● **PROBLEM DESCRIPTION**: Every line containing "iPhone" should be copied out. Go through the entries and find them.

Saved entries
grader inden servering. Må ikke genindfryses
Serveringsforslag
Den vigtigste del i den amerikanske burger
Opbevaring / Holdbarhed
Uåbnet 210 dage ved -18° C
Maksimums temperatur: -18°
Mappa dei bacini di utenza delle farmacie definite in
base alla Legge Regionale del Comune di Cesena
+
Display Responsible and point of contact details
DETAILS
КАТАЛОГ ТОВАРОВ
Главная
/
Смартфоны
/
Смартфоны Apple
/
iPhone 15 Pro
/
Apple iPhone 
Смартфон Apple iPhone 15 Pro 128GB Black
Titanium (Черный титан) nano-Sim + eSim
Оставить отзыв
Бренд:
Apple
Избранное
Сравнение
--
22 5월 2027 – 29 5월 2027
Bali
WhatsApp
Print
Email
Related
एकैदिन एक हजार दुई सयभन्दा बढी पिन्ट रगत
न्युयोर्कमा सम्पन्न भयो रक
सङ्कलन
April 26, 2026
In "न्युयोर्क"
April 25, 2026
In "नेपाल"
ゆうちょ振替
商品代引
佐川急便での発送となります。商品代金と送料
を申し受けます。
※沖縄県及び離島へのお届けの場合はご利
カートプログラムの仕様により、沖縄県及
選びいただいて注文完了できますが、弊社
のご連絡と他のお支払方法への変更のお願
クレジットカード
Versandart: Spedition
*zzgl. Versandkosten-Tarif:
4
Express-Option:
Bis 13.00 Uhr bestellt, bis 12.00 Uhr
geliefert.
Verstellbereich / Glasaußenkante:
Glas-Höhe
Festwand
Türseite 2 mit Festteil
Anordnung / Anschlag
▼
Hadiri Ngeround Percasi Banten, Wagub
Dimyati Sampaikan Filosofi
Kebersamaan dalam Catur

● **RESULT FOR THIS TASK**:
iPhone 15 Pro
Apple iPhone 
Смартфон Apple iPhone 15 Pro 128GB Black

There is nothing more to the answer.